Die APA schreibt in diesem Zusammenhang auch, dass in der Branche schon lange gemunkelt werde, dass viele kleine und mittlere Musikveranstalter die Coronakrise nicht überstehen werden. Damit sind vor allem solche gemeint, die in Gaststätten und anderen lokalen Veranstaltungsräumen Musikdarbietungen in eher kleinem Rahmen anbieten. 

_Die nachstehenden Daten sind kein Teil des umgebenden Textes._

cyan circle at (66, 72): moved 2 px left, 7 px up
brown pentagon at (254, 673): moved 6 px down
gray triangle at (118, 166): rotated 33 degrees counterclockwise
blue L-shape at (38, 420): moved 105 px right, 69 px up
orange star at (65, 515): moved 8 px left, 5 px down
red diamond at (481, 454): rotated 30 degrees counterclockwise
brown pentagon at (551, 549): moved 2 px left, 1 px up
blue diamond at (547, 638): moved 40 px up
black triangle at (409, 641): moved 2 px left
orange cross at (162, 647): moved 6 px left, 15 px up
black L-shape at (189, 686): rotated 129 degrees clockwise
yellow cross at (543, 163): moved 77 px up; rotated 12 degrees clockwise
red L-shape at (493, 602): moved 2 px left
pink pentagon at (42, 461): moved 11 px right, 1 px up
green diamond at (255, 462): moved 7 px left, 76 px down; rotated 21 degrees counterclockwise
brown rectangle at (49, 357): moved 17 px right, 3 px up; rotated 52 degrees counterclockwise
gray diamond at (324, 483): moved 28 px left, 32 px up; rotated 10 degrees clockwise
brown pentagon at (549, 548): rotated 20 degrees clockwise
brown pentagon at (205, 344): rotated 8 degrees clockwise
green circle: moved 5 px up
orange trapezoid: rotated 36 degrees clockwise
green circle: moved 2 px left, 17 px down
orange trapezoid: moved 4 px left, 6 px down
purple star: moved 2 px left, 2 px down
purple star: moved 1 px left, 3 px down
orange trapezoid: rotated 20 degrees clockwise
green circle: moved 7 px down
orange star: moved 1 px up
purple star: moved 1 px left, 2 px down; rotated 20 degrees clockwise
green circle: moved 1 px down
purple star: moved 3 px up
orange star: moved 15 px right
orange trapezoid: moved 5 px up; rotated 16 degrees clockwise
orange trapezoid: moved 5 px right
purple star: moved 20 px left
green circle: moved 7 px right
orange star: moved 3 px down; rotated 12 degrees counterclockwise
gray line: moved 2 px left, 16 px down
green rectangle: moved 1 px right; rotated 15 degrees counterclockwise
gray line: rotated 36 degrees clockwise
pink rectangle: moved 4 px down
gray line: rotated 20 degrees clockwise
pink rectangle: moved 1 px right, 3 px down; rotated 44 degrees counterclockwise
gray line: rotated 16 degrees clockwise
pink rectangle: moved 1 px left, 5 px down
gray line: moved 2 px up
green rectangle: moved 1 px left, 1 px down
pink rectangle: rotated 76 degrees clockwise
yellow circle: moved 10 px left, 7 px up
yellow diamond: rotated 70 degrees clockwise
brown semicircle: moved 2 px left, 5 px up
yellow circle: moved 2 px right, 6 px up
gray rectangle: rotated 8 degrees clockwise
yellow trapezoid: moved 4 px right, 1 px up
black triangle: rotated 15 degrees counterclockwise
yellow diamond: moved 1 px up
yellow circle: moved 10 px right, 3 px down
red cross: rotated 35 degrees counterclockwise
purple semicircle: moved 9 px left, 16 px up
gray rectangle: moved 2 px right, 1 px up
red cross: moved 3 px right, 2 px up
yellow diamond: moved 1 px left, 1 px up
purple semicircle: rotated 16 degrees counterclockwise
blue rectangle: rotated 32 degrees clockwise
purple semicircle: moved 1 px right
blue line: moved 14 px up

In Wien mussten viele Veranstaltungshäuser die Saison vorzeitig beenden. Das betraf vor allem die großen Bühnen Staatsoper, Volksoper, Konzerthaus, Stadthalle, die großen Säle im Musikvereinsgebäude, das Theater an der Wien und das Ronacher.  Viele dieser Veranstalter konnten nur dank der staatlichen Unterstützung, beispielsweise eines Fixkostenzuschusses, und durch das Anmelden der Angestellten zur Kurzarbeit ihre Mitarbeiter weiter beschäftigen und finanziell einigermaßen überleben.

Das Wiener Konzerthaus

Das Wiener Konzerthaus als größte Musikbühne nach der Wiener Stadthalle veranstaltet seit 24. August wieder Konzerte. Der Veranstaltungsort finanziert sich zu 60 Prozent aus Kartenverkäufen, wie Pressereferentin Charlotte Hartwig berichtet. Als privater Verein mit einem Eigendeckungsgrad von rund 90 Prozent ist es für die Wiener Konzerthausgesellschaft essenziell, dass Konzerte stattfinden, um Einnahmen zu erzielen. Laut Hartwig erlauben die derzeitigen Regeln eine Auslastung von 60 bis 65 Prozent. Da einige Konzerte jetzt zweimal pro Abend gespielt werden, kann nach Angaben Hartwigs ein Teil des Schadens der vergangenen Monate abgedeckt werden.